Research ArticleClinical Studies

Immune Phenotype Correlates With Survival in Patients With GBM Treated With Standard Temozolomide-based Therapy and Immunotherapy

MARKOS ANTONOPOULOS, STEFAAN W. VAN GOOL, DIMITRA DIONYSIOU, NORBERT GRAF and GEORGIOS STAMATAKOS
Anticancer Research April 2019, 39 (4) 2043-2051; DOI: https://doi.org/10.21873/anticanres.13315

Abstract

Background/Aim: The need for more effective treatment modalities that can improve the clinical outcome of patients with glioblastoma multiforme remains imperative. Dendritic cell vaccination is a fast-developing treatment modality, currently under exploration. Functional immune cell subpopulations may play a role in the final outcome. Materials and Methods: Data from 101 patients drawn from the HGG-2010 trial, including baseline patient characteristics and fluorescence-activated cell sorting of immune cell subpopulations, were analyzed by statistical and machine-learning methods. Results: The analysis revealed strong correlations between immune profiles and overall survival, when the extent of resection and the vaccination schedule were used as stratification variables. Conclusion: A systematic, in silico workflow detecting strong and statistically significant correlations between overall survival and immune profile-derived quantities obtained at the start of dendritic cell vaccination was devised. The derived correlations could serve as a basis for the identification of prognostic markers discriminating between potential long- and short-term survivors of patients with glioblastoma multiforme.

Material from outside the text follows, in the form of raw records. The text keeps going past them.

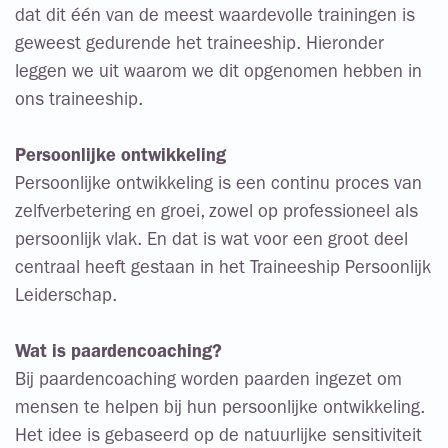
dat dit één van de meest waardevolle trainingen is
geweest gedurende het traineeship. Hieronder
leggen we uit waarom we dit opgenomen hebben in
ons traineeship.
Persoonlijke ontwikkeling
Persoonlijke ontwikkeling is een continu proces van
zelfverbetering en groei, zowel op professioneel als
persoonlijk vlak. En dat is wat voor een groot deel
centraal heeft gestaan in het Traineeship Persoonlijk
Leiderschap.
Wat is paardencoaching?
Bij paardencoaching worden paarden ingezet om
mensen te helpen bij hun persoonlijke ontwikkeling.
Het idee is gebaseerd op de natuurlijke sensitiviteit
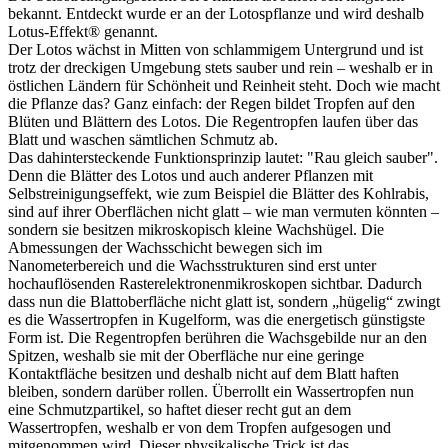
bekannt. Entdeckt wurde er an der Lotospflanze und wird deshalb
Lotus-Effekt® genannt.
Der Lotos wächst in Mitten von schlammigem Untergrund und ist
trotz der dreckigen Umgebung stets sauber und rein – weshalb er in
östlichen Ländern für Schönheit und Reinheit steht. Doch wie macht
die Pflanze das? Ganz einfach: der Regen bildet Tropfen auf den
Blüten und Blättern des Lotos. Die Regentropfen laufen über das
Blatt und waschen sämtlichen Schmutz ab.
Das dahintersteckende Funktionsprinzip lautet: "Rau gleich sauber".
Denn die Blätter des Lotos und auch anderer Pflanzen mit
Selbstreinigungseffekt, wie zum Beispiel die Blätter des Kohlrabis,
sind auf ihrer Oberflächen nicht glatt – wie man vermuten könnten –
sondern sie besitzen mikroskopisch kleine Wachshügel. Die
Abmessungen der Wachsschicht bewegen sich im
Nanometerbereich und die Wachsstrukturen sind erst unter
hochauflösenden Rasterelektronenmikroskopen sichtbar. Dadurch
dass nun die Blattoberfläche nicht glatt ist, sondern „hügelig“ zwingt
es die Wassertropfen in Kugelform, was die energetisch günstigste
Form ist. Die Regentropfen berühren die Wachsgebilde nur an den
Spitzen, weshalb sie mit der Oberfläche nur eine geringe
Kontaktfläche besitzen und deshalb nicht auf dem Blatt haften
bleiben, sondern darüber rollen. Überrollt ein Wassertropfen nun
eine Schmutzpartikel, so haftet dieser recht gut an dem
Wassertropfen, weshalb er von dem Tropfen aufgesogen und
mitgenommen wird. Dieser physikalische Trick ist das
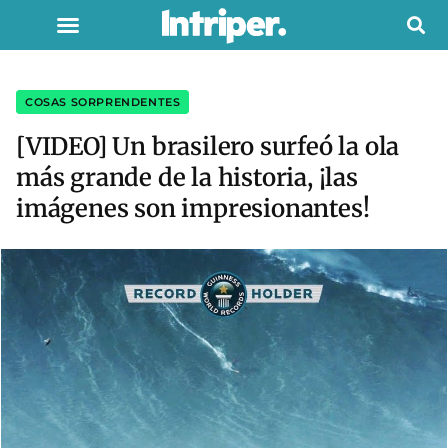
COSAS SORPRENDENTES
[VIDEO] Un brasilero surfeó la ola
más grande de la historia, ¡las
imágenes son impresionantes!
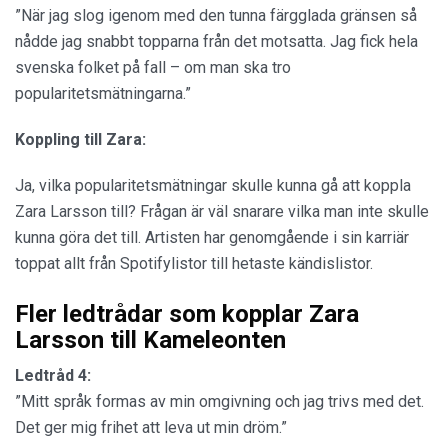
”När jag slog igenom med den tunna färgglada gränsen så
nådde jag snabbt topparna från det motsatta. Jag fick hela
svenska folket på fall – om man ska tro
popularitetsmätningarna.”
Koppling till Zara:
Ja, vilka popularitetsmätningar skulle kunna gå att koppla
Zara Larsson till? Frågan är väl snarare vilka man inte skulle
kunna göra det till. Artisten har genomgående i sin karriär
toppat allt från Spotifylistor till hetaste kändislistor.
Fler ledtrådar som kopplar Zara
Larsson till Kameleonten
Ledtråd 4:
”Mitt språk formas av min omgivning och jag trivs med det.
Det ger mig frihet att leva ut min dröm.”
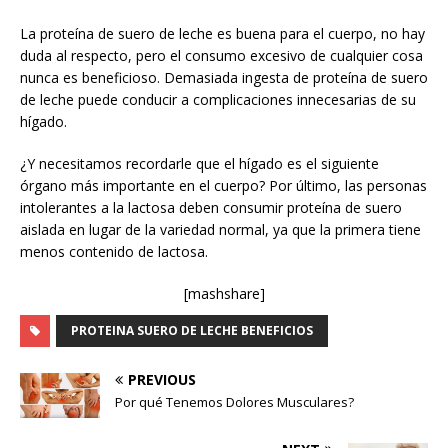
La proteína de suero de leche es buena para el cuerpo, no hay
duda al respecto, pero el consumo excesivo de cualquier cosa
nunca es beneficioso. Demasiada ingesta de proteína de suero
de leche puede conducir a complicaciones innecesarias de su
hígado.
¿Y necesitamos recordarle que el hígado es el siguiente
órgano más importante en el cuerpo? Por último, las personas
intolerantes a la lactosa deben consumir proteína de suero
aislada en lugar de la variedad normal, ya que la primera tiene
menos contenido de lactosa.
[mashshare]
PROTEINA SUERO DE LECHE BENEFICIOS
PREVIOUS
Por qué Tenemos Dolores Musculares?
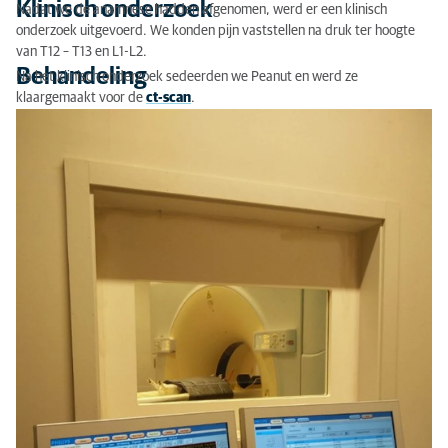
Klinisch onderzoek
Nadat we de anamnese hadden afgenomen, werd er een klinisch
Behandeling
onderzoek uitgevoerd. We konden pijn vaststellen na druk ter hoogte
van T12 – T13 en L1-L2.
Behandeling
Na het klinisch onderzoek sedeerden we Peanut en werd ze
klaargemaakt voor de
ct-scan
.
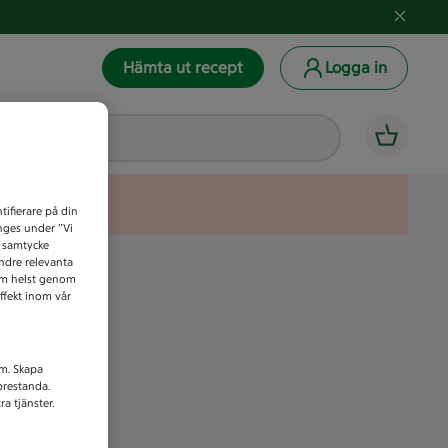
Hämta ut recept
Logga in
tifierare på din
anges under ”Vi
t samtycke
indre relevanta
som helst genom
ffekt inom vår
am. Skapa
prestanda.
a tjänster.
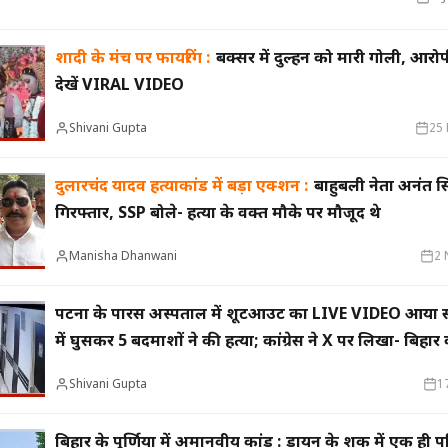
ं अन्य आरोपियों की तलाश जारी है और पुलिस सभी पहलुओं क
शादी के मंच पर फायरिंग :
बक्सर में दुल्हन को मारी गोली, आरो
मुख्यमंत्री का किस्सा-
नेहरू के विरोध पर कांग्रेस
दुए,भालू और जंगली
से बाहर हुए; एक साथ तीन चुनाव हारने का रिकॉर्ड,
15 साल 
देखें VIRAL VIDEO
 गया खूंखार बाघ 'PN
विधायकों की किडनैपिंग के बाद सीएम बने डीपी
से अनिश
मिश्र
ऑपरेटर
Shivani Gupta
25 
दुलारचंद यादव हत्याकांड में बड़ा एक्शन :
बाहुबली नेता अनंत स
गिरफ्तार, SSP बोले- हत्या के वक्त मौके पर मौजूद थे
Manisha Dhanwani
2 
पटना के पारस अस्पताल में शूटआउट का LIVE VIDEO आया साम
में घुसकर 5 बदमाशों ने की हत्या; कांग्रेस ने X पर लिखा- बिहा
राज'
Shivani Gupta
1
बिहार के पूर्णिया में अमानवीय कांड : डायन के शक में एक ही प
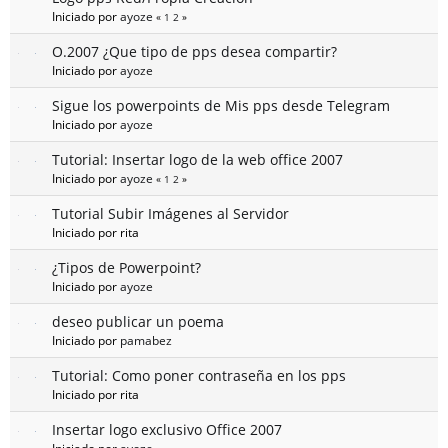
Iniciado por
ayoze
«
1
2
»
O.2007 ¿Que tipo de pps desea compartir?
Iniciado por
ayoze
Sigue los powerpoints de Mis pps desde Telegram
Iniciado por
ayoze
Tutorial: Insertar logo de la web office 2007
Iniciado por
ayoze
«
1
2
»
Tutorial Subir Imágenes al Servidor
Iniciado por rita
¿Tipos de Powerpoint?
Iniciado por
ayoze
deseo publicar un poema
Iniciado por
pamabez
Tutorial: Como poner contraseña en los pps
Iniciado por rita
Insertar logo exclusivo Office 2007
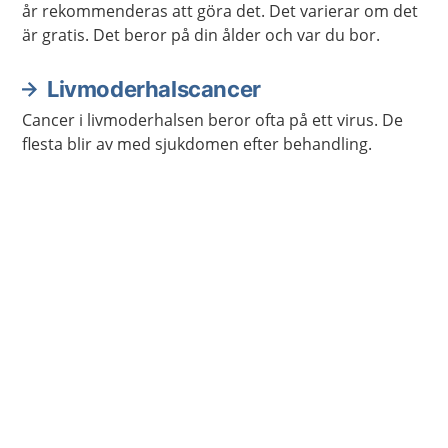
år rekommenderas att göra det. Det varierar om det
är gratis. Det beror på din ålder och var du bor.
Livmoderhalscancer
Cancer i livmoderhalsen beror ofta på ett virus. De
flesta blir av med sjukdomen efter behandling.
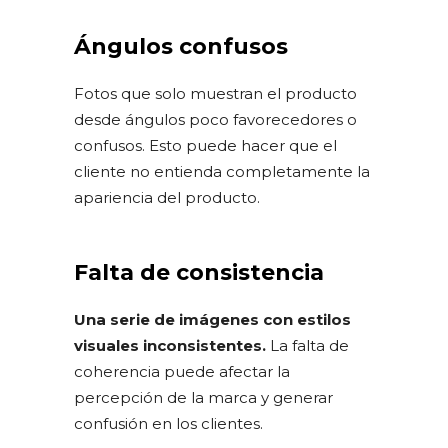
Ángulos confusos
Fotos que solo muestran el producto
desde ángulos poco favorecedores o
confusos. Esto puede hacer que el
cliente no entienda completamente la
apariencia del producto.
Falta de consistencia
Una serie de imágenes con estilos
visuales inconsistentes.
La falta de
coherencia puede afectar la
percepción de la marca y generar
confusión en los clientes.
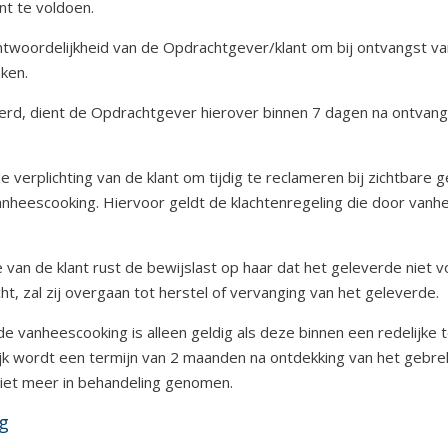
nt te voldoen.
rantwoordelijkheid van de Opdrachtgever/klant om bij ontvangst 
ken.
erd, dient de Opdrachtgever hierover binnen 7 dagen na ontvangst 
de verplichting van de klant om tijdig te reclameren bij zichtbare
nheescooking. Hiervoor geldt de klachtenregeling die door vanh
tie van de klant rust de bewijslast op haar dat het geleverde niet
, zal zij overgaan tot herstel of vervanging van het geleverde.
de vanheescooking is alleen geldig als deze binnen een redelijke 
ijk wordt een termijn van 2 maanden na ontdekking van het gebrek
iet meer in behandeling genomen.
ng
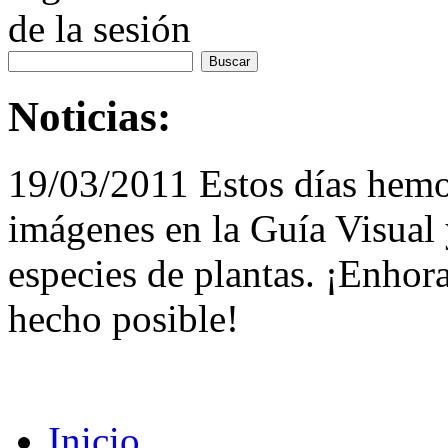
de la sesión
Noticias:
19/03/2011 Estos días hemo
imágenes en la Guía Visual 
especies de plantas. ¡Enhor
hecho posible!
Inicio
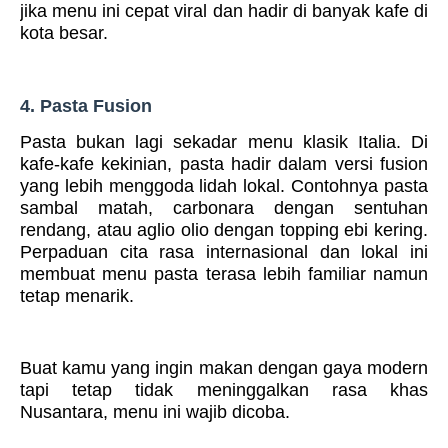
jika menu ini cepat viral dan hadir di banyak kafe di
kota besar.
4. Pasta Fusion
Pasta bukan lagi sekadar menu klasik Italia. Di
kafe-kafe kekinian, pasta hadir dalam versi fusion
yang lebih menggoda lidah lokal. Contohnya pasta
sambal matah, carbonara dengan sentuhan
rendang, atau aglio olio dengan topping ebi kering.
Perpaduan cita rasa internasional dan lokal ini
membuat menu pasta terasa lebih familiar namun
tetap menarik.
Buat kamu yang ingin makan dengan gaya modern
tapi tetap tidak meninggalkan rasa khas
Nusantara, menu ini wajib dicoba.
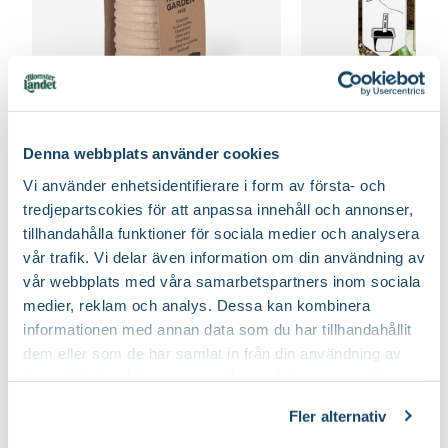
Fiberpots / Fiberkruka
Sticketikett färg pla
Nelson Garden
Nelson Garden
39
90
Denna webbplats använder cookies
Välj butik
Välj butik
Vi använder enhetsidentifierare i form av första- och
Online
Fåtal i lager
Online
tredjepartscokies för att anpassa innehåll och annonser,
Till Produkten
Till Produ
tillhandahålla funktioner för sociala medier och analysera
till Fiberpots / Fiberkruka produktsida
till
vår trafik. Vi delar även information om din användning av
vår webbplats med våra samarbetspartners inom sociala
medier, reklam och analys. Dessa kan kombinera
informationen med annan data som du har tillhandahållit
Tips för din grönsaksodling - tomat, gurka och mycket
dem eller som de har samlat in från din användning av
mer
deras tjänster. Läs mer om olika cookies genom att
klicka på länken 'Fler alternativ'."
Fler alternativ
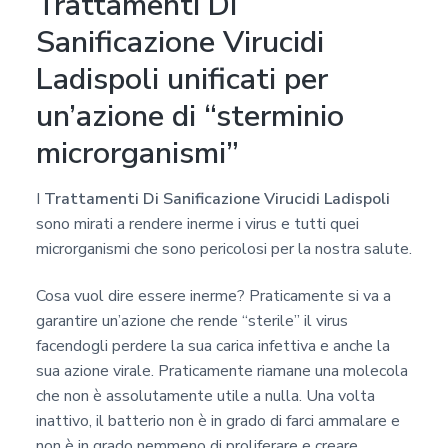
Trattamenti Di
Sanificazione Virucidi
Ladispoli unificati per
un’azione di “sterminio
microrganismi”
I
Trattamenti Di Sanificazione Virucidi Ladispoli
sono mirati a rendere inerme i virus e tutti quei
microrganismi che sono pericolosi per la nostra salute.
Cosa vuol dire essere inerme? Praticamente si va a
garantire un’azione che rende “sterile” il virus
facendogli perdere la sua carica infettiva e anche la
sua azione virale. Praticamente riamane una molecola
che non è assolutamente utile a nulla. Una volta
inattivo, il batterio non è in grado di farci ammalare e
non è in grado nemmeno di proliferare e creare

High grade gliomas (HGG) are the most frequent primary tumors of the central nervous system and consist of anaplastic/malignant gliomas (WHO grade III) and glioblastoma multiforme (GBM, WHO grade IV). The average incidence of GBM is about 3 to 4 per 100,000 adults (1). Standard treatment of these patients consists of resection, radiotherapy and chemotherapy. Even after maximal treatment, prognosis for patients with GBM remains poor, with a median progression-free survival of 6.9 months and a median overall survival (OS) of 14.6 months (2, 3). Relapse is universal and believed to be due to the extensive spread of tumor cells into the surrounding healthy brain tissue (4). Hence, there is a need for more effective treatment modalities that can improve clinical outcome.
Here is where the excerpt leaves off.